**Your instructions:** Rewrite the text of all the rows with every instance of "砂" swapped for "沙", changing nothing else, and omit the pictures.

**Data records:**
--
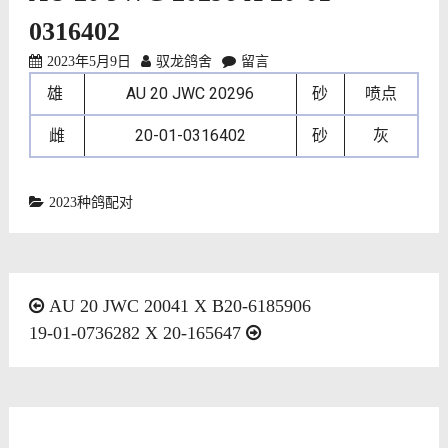
0316402
2023年5月9日
驭龙鸽舍
留言
雄
AU 20 JWC 20296
砂
喷点
雌
20-01-0316402
砂
灰
2023种鸽配对
文
AU 20 JWC 20041 X B20-6185906
19-01-0736282 X 20-165647
章
导
航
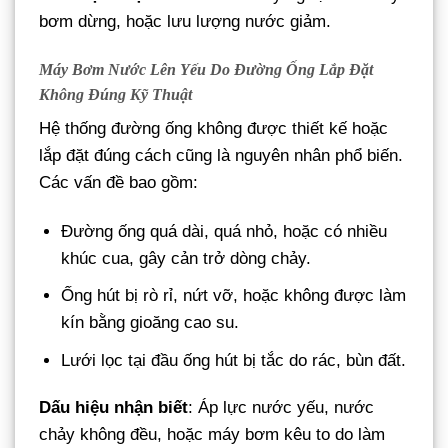
bơm dừng, hoặc lưu lượng nước giảm.
Máy Bơm Nước Lên Yếu Do Đường Ống Lắp Đặt
Không Đúng Kỹ Thuật
Hệ thống đường ống không được thiết kế hoặc
lắp đặt đúng cách cũng là nguyên nhân phổ biến.
Các vấn đề bao gồm:
Đường ống quá dài, quá nhỏ, hoặc có nhiều
khúc cua, gây cản trở dòng chảy.
Ống hút bị rò rỉ, nứt vỡ, hoặc không được làm
kín bằng gioăng cao su.
Lưới lọc tại đầu ống hút bị tắc do rác, bùn đất.
Dấu hiệu nhận biết
: Áp lực nước yếu, nước
chảy không đều, hoặc máy bơm kêu to do làm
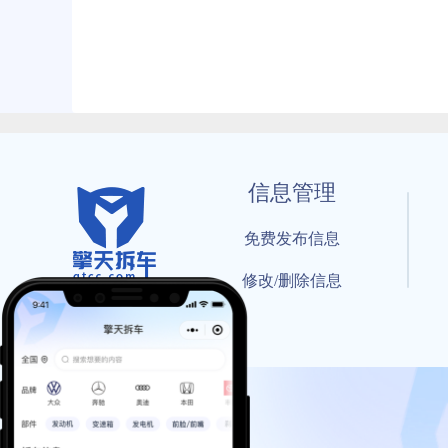
信息管理
免费发布信息
修改/删除信息
© 202
工信部备案号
--
**Solution to this exercise:**
0316402
2023年5月9日
驭龙鸽舍
留言
雄
AU 20 JWC 20296
沙
喷点
雌
20-01-0316402
沙
灰
2023种鸽配对
文
AU 20 JWC 20041 X B20-6185906
19-01-0736282 X 20-165647
章
导
航
bơm dừng, hoặc lưu lượng nước giảm.
Máy Bơm Nước Lên Yếu Do Đường Ống Lắp Đặt
Không Đúng Kỹ Thuật
Hệ thống đường ống không được thiết kế hoặc
lắp đặt đúng cách cũng là nguyên nhân phổ biến.
Các vấn đề bao gồm:
Đường ống quá dài, quá nhỏ, hoặc có nhiều
khúc cua, gây cản trở dòng chảy.
Ống hút bị rò rỉ, nứt vỡ, hoặc không được làm
kín bằng gioăng cao su.
Lưới lọc tại đầu ống hút bị tắc do rác, bùn đất.
Dấu hiệu nhận biết
: Áp lực nước yếu, nước
chảy không đều, hoặc máy bơm kêu to do làm
信息管理
免费发布信息
修改/删除信息
© 202
工信部备案号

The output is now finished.